(April 2, 2020 at 9:38 am)The Grand Nudger Wrote: Pastured cattle couldn't possibly emit more methane than battery lots..because we simply can't raise enough of them on pasture to do so. That's why we have battery farms in the first place - to produce more of the product than we would otherwise be capable while sinking corn. That's why we feed cattle grain, btw, corn is one of our hardest worked crops. It's cheap.

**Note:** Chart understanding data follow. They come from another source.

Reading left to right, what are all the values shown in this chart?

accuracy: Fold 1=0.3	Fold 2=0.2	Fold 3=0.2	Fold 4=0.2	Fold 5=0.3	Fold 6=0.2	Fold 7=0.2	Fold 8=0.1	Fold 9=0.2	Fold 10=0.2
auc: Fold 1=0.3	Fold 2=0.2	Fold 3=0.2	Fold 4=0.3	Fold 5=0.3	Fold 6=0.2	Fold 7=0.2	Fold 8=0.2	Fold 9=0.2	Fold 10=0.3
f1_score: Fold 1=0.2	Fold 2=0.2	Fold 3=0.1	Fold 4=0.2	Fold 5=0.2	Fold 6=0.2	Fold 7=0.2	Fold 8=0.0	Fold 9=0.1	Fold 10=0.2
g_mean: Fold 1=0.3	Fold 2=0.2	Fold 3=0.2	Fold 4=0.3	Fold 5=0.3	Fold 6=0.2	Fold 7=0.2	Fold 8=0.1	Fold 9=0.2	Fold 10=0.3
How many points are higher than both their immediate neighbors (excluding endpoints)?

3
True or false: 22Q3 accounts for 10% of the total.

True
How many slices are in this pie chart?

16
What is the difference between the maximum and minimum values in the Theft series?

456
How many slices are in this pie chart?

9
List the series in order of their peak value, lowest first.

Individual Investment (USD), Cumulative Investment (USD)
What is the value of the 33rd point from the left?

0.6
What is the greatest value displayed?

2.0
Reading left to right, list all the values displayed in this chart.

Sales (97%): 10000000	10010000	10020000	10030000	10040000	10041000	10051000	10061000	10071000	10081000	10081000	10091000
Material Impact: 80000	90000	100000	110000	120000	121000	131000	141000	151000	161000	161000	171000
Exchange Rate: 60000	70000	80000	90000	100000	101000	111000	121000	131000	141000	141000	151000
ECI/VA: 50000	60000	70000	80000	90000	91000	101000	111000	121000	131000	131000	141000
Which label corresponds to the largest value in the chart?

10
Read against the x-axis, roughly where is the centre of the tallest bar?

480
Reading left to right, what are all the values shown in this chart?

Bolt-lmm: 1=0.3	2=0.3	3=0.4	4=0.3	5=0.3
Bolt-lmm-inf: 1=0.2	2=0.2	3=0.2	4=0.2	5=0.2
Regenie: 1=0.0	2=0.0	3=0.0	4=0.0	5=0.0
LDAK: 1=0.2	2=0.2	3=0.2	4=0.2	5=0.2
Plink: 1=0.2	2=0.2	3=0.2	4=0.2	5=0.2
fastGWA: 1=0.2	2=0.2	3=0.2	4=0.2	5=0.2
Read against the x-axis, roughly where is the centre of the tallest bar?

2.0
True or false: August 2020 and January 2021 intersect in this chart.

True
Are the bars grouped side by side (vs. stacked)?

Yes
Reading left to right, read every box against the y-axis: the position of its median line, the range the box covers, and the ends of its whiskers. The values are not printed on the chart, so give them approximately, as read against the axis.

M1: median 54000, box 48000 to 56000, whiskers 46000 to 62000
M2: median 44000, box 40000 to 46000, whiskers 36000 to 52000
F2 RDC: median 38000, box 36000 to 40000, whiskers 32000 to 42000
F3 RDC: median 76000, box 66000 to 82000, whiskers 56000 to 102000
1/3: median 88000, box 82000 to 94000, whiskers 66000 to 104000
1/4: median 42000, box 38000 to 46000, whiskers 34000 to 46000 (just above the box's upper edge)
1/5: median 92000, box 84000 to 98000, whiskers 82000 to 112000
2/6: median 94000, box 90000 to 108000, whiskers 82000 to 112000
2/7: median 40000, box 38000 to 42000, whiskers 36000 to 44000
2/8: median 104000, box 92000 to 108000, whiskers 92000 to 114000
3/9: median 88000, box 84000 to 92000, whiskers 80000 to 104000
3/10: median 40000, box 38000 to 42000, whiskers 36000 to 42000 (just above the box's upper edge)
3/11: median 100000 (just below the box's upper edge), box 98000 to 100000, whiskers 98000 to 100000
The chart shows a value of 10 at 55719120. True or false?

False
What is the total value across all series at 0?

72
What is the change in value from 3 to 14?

While pasturing cattle is not necessarily a regenerative practice, when it is done for that purpose it's not done solely for livestock management - but for the benefits that regenerative ag grants to other farm enterprises which also contribute to the carbon budget, if you will, of any farm. Livestock can till, livestock fertilizes, livestock manages your seed bank cutting out petrochemical herbicides... and a healthy relationship between ag and the farm environment cuts down on petrochemical pesticides. It's not an issue of just changing feeds - though there's no reason that pastured cattle couldn't be or wouldn't be fed supplemental grain.
etc etc etc.
And if grass-fed cows aren't responsible for methane emissions, how it is that, as we have less and less grass-fed cows around the world, there have been less and less methane emissions?
![[Image: atmospheric_methane_conc.gif]](https://static.skepticalscience.com/images/atmospheric_methane_conc.gif)
This is also the argument I used in the video.